Smart Manufacturing Will Transform US Industry
Smart manufacturing—the integration of all facets of manufacturing through the use of information and communication technologies (ICT)—is set to transform the industrial sector and its use of energy, raw materials and labor over the next 20 years. A new report issued by the American Council for an Energy-Efficient Economy (ACEEE) examines energy savings opportunities in the industrial sector that are made possible by smart manufacturing.
The report, “The Energy Savings Potential of Smart Manufacturing,” is designed to show businesses leaders, utility program administrators and energy managers how to make US manufacturing more energy efficient, productive and competitive. It identifies the components of smart manufacturing, defines terms and connects those terms with the potential to manage and save energy in a new and innovative way.
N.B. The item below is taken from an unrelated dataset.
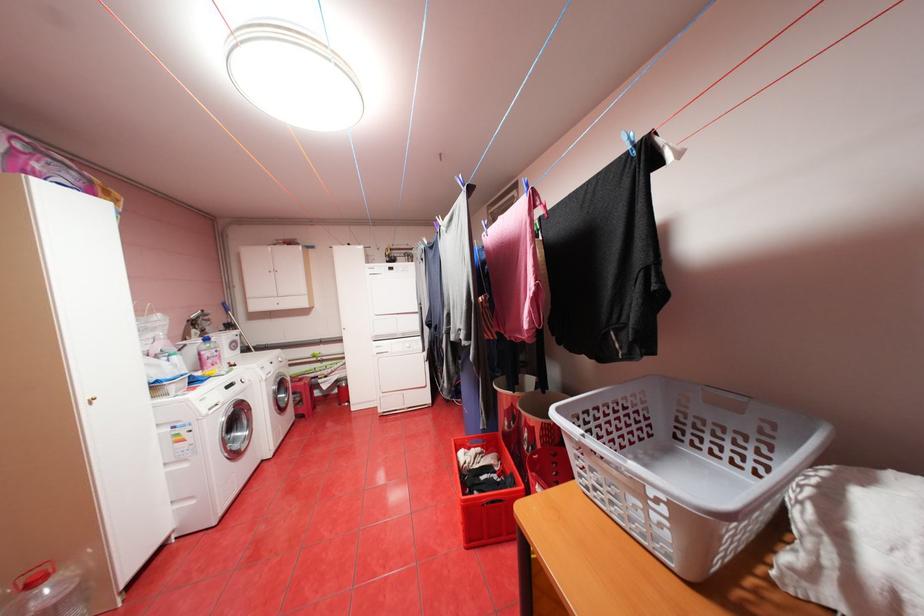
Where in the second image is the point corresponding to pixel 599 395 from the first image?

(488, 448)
By integrating devices and systems in a network empowered with predictive and anticipatory capabilities, the industrial sector will be able to realize savings from manufacturing equipment, systems, processes and facilities. These same capabilities also have the potential to simplify and automate the evaluation, measurement and validation of energy savings, which in turn will create new opportunities for firms to realize value from utility demand response and energy efficiency programs.
However, before smart manufacturing can transform the industrial sector the cost must come down, ACEEE said. That will require the adoption of common communication and network protocols and standards. It will also require improved data security and appropriately trained workers who know how to develop and use smart manufacturing tools. Fortunately, industry and government are coming together in efforts to address the details and develop new frameworks that will enable easier and broader adoption of smart manufacturing.
Because smart manufacturing puts more power in businesses’ hands to reduce their costs, its widespread adoption is almost assured, ACEEE predicts. In a few decades it will transform the industrial sector and fundamentally alter the way products are manufactured. The United States will produce more and more goods for less and less energy.
The report is intended to enable more informed energy efficiency decision making in the manufacturing sector, program development in the efficiency sector and policy discussions in the utility and public sectors.